▸ Task directions: Only lines holding the word "Government" are needed; copy each of them from the material.

▸ Dataset entries:
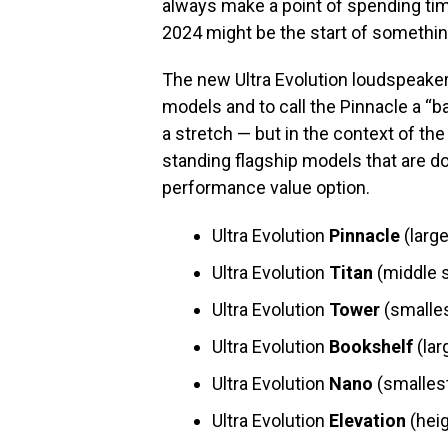
always make a point of spending ti
2024 might be the start of somethin
The new Ultra Evolution loudspeakers
models and to call the Pinnacle a “
a stretch — but in the context of the
standing flagship models that are dou
performance value option.
Ultra Evolution
Pinnacle
(large
Ultra Evolution
Titan
(middle s
Ultra Evolution
Tower
(smalles
Ultra Evolution
Bookshelf
(lar
Ultra Evolution
Nano
(smalles
Ultra Evolution
Elevation
(heig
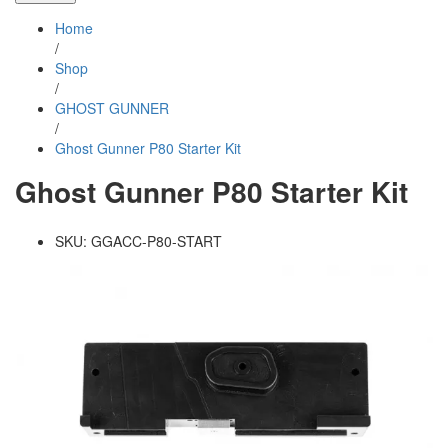
Home
/
Shop
/
GHOST GUNNER
/
Ghost Gunner P80 Starter Kit
Ghost Gunner P80 Starter Kit
SKU:
GGACC-P80-START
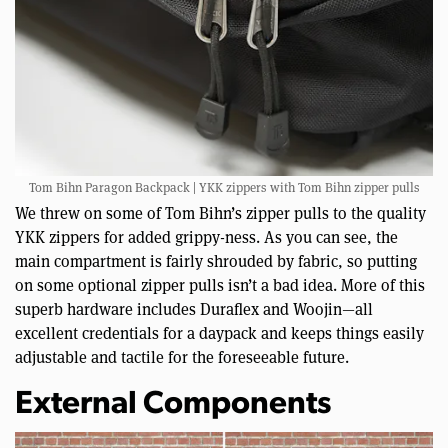
Tom Bihn Paragon Backpack | YKK zippers with Tom Bihn zipper pulls
We threw on some of Tom Bihn’s zipper pulls to the quality
YKK zippers for added grippy-ness. As you can see, the
main compartment is fairly shrouded by fabric, so putting
on some optional zipper pulls isn’t a bad idea. More of this
superb hardware includes Duraflex and Woojin—all
excellent credentials for a daypack and keeps things easily
adjustable and tactile for the foreseeable future.
External Components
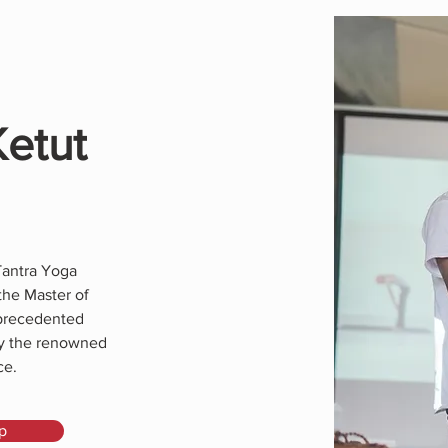
Ketut
Tantra Yoga
the Master of
nprecedented
by the renowned
ce.
p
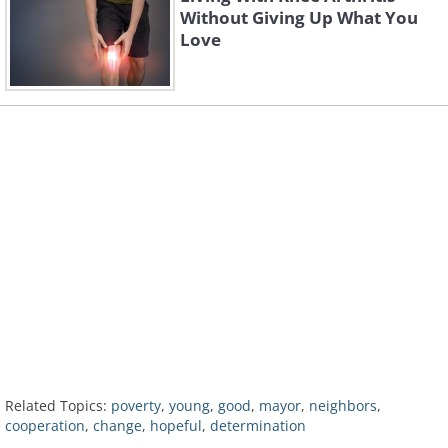
Without Giving Up What You
Love
Related Topics:
poverty
,
young
,
good
,
mayor
,
neighbors
,
cooperation
,
change
,
hopeful
,
determination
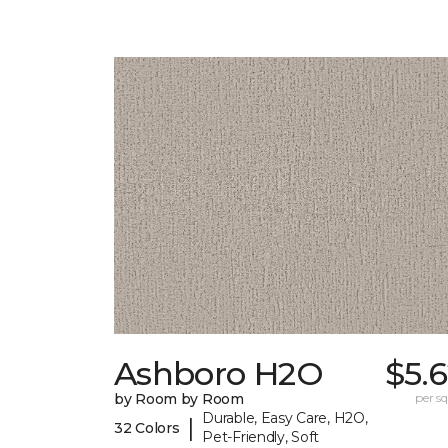
Ashboro H2O
$5.
by Room by Room
per sq.
Durable, Easy Care, H2O,
|
32 Colors
Pet-Friendly, Soft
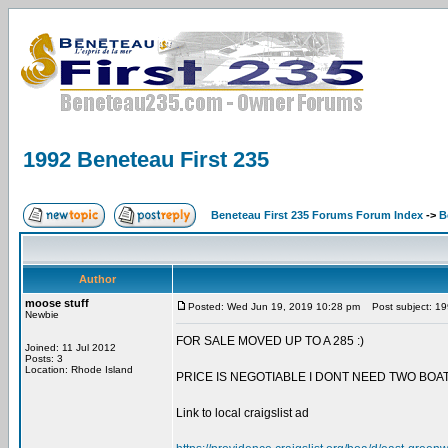
1992 Beneteau First 235
Beneteau First 235 Forums Forum Index
->
B
Author
moose stuff
Posted: Wed Jun 19, 2019 10:28 pm
Post subject: 19
Newbie
FOR SALE MOVED UP TO A 285 :)
Joined: 11 Jul 2012
Posts: 3
Location: Rhode Island
PRICE IS NEGOTIABLE I DONT NEED TWO BOAT
Link to local craigslist ad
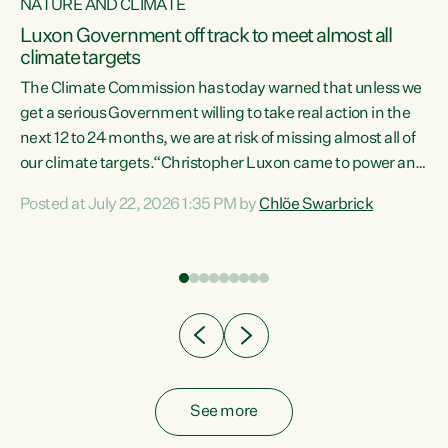
NATURE AND CLIMATE
a
Luxon Government off track to meet almost all
climate targets
The Climate Commission has today warned that unless we
get a serious Government willing to take real action in the
next 12 to 24 months, we are at risk of missing almost all of
ew
our climate targets.“Christopher Luxon came to power and
is
shredded climate action, meaning we’re now off track to
Posted at July 22, 2026 1:35 PM by
Chlöe Swarbrick
are
meet almost all of our climate targets. This isn’t about
numbers on a page. This is about people’s lives and
"
livelihoods," says Green Party Co-leader Chlöe Swarbrick.
ll
“New Zealanders...
.
See more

▸ Exercise answer:
Luxon Government off track to meet almost all
get a serious Government willing to take real action in the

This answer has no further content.